Source records Block Start

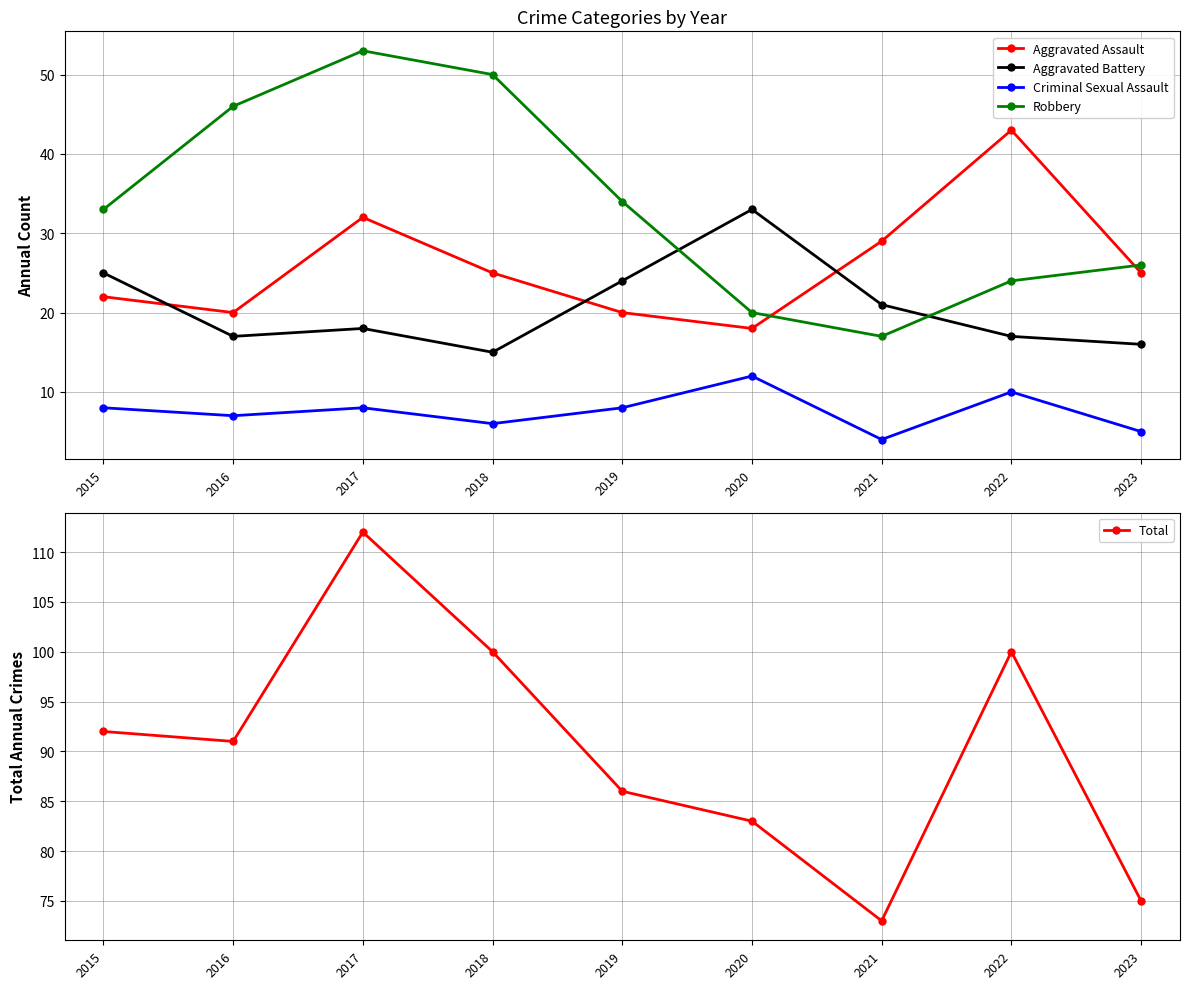

Which series has the largest total across all categories?

Total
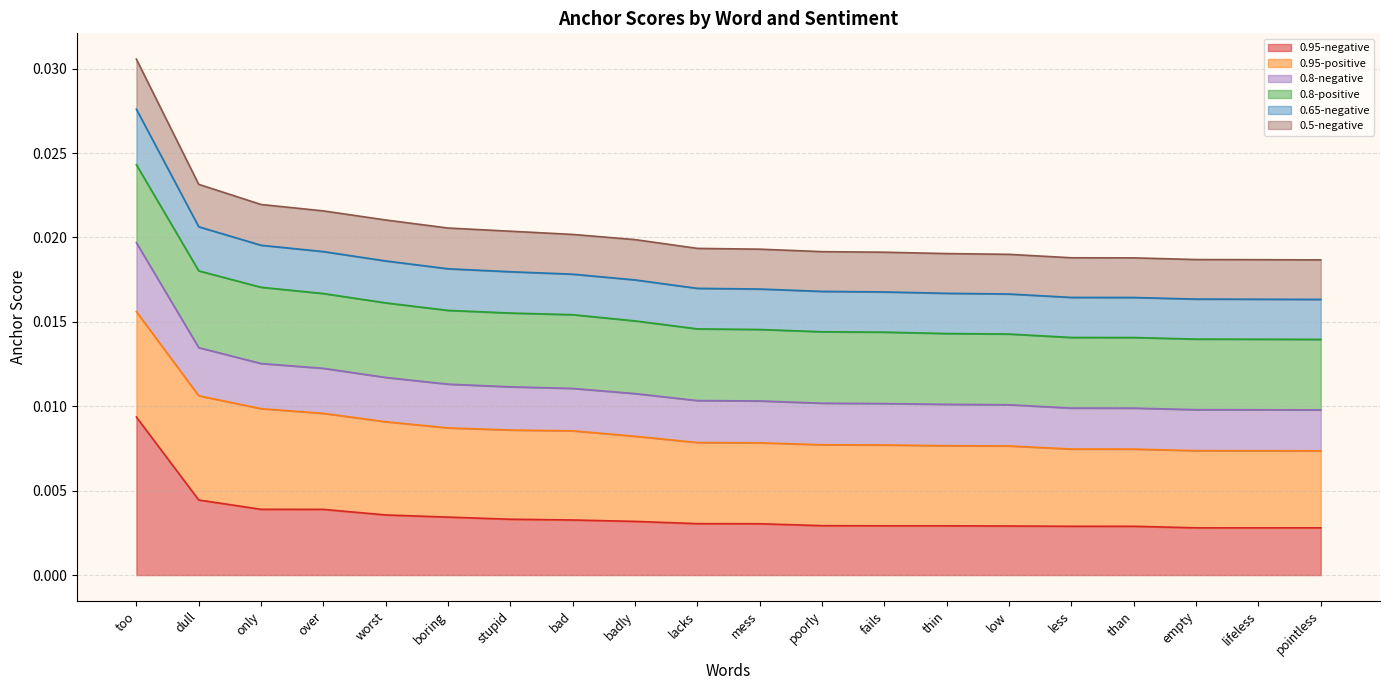

What position from the left is lifeless?

19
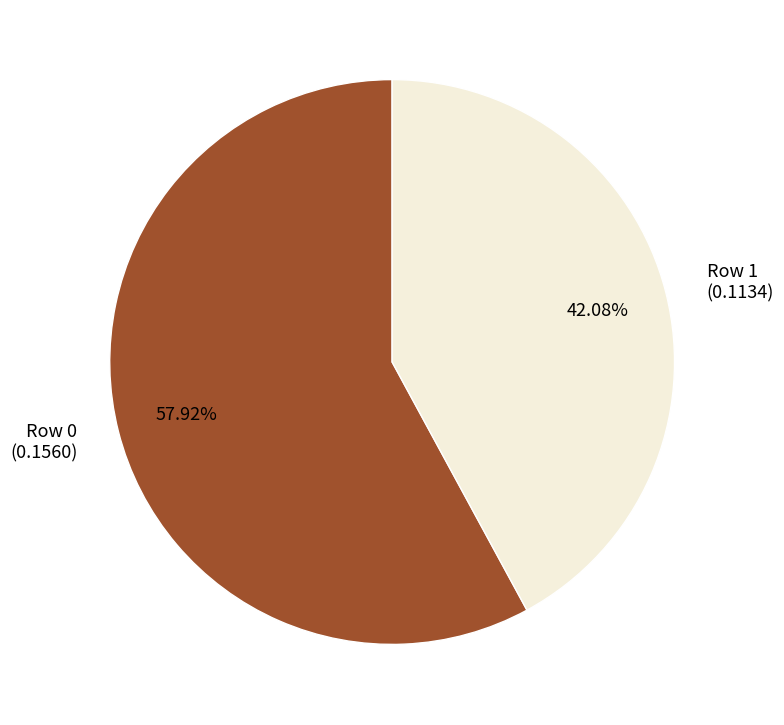

Count the number of slices in the pie.

2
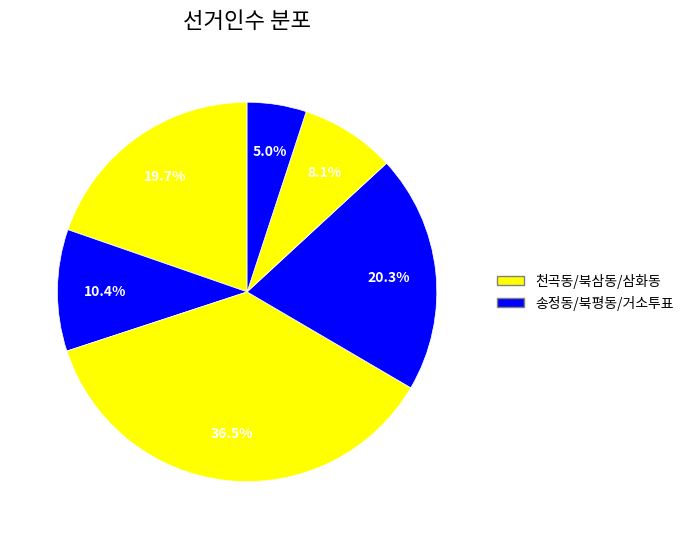

Count the number of slices in the pie.

6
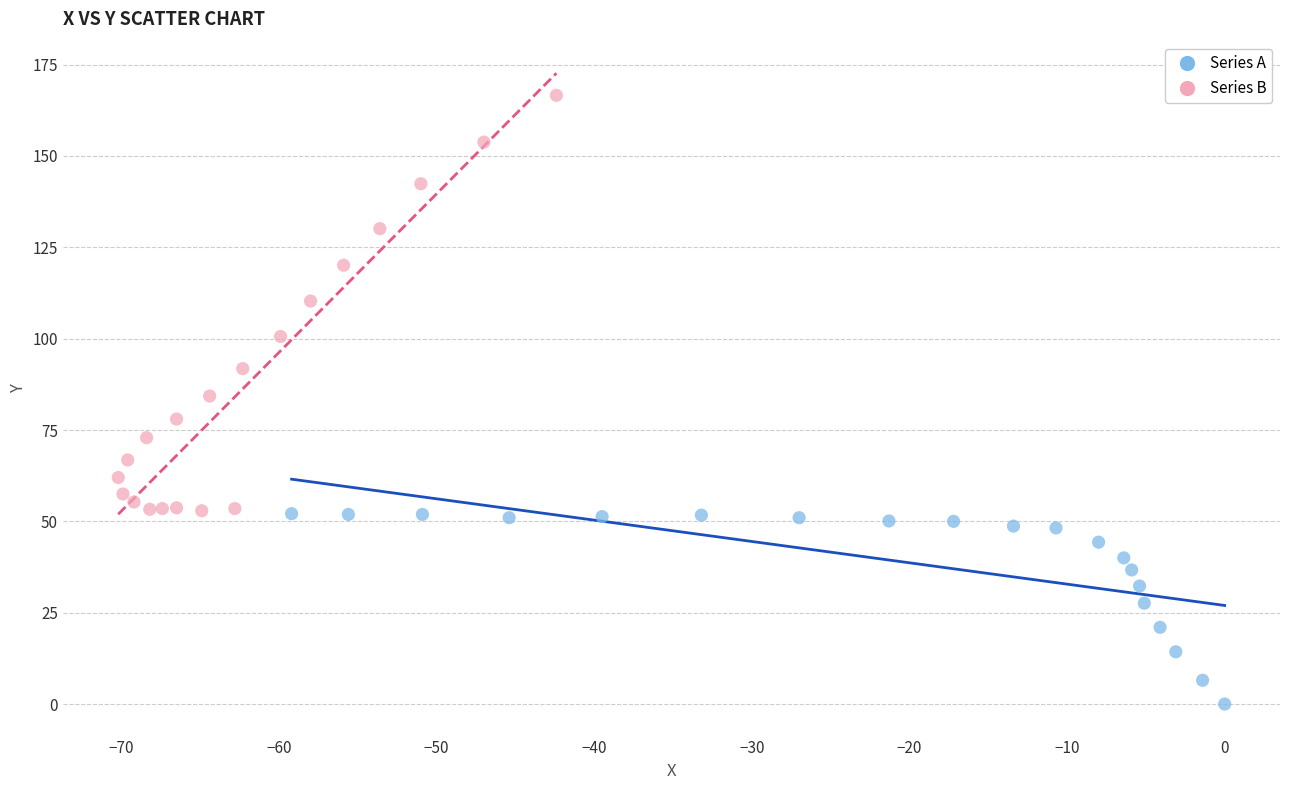

Which series contains the highest Y value?

Series B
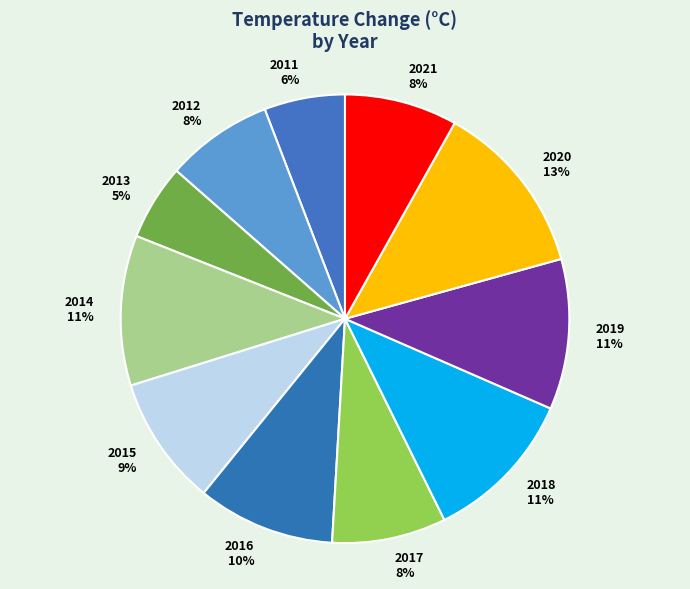

The 2012 slice represents 8% of the pie. True or false?

True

Source records Block End

• [What you need to do] Can you reproduce every one of the lines above word for word, omitting the pictures from your answer?

• [Problem solution]
Which series has the largest total across all categories?

Total

What position from the left is lifeless?

19

Count the number of slices in the pie.

2

Count the number of slices in the pie.

6

Which series contains the highest Y value?

Series B

The 2012 slice represents 8% of the pie. True or false?

True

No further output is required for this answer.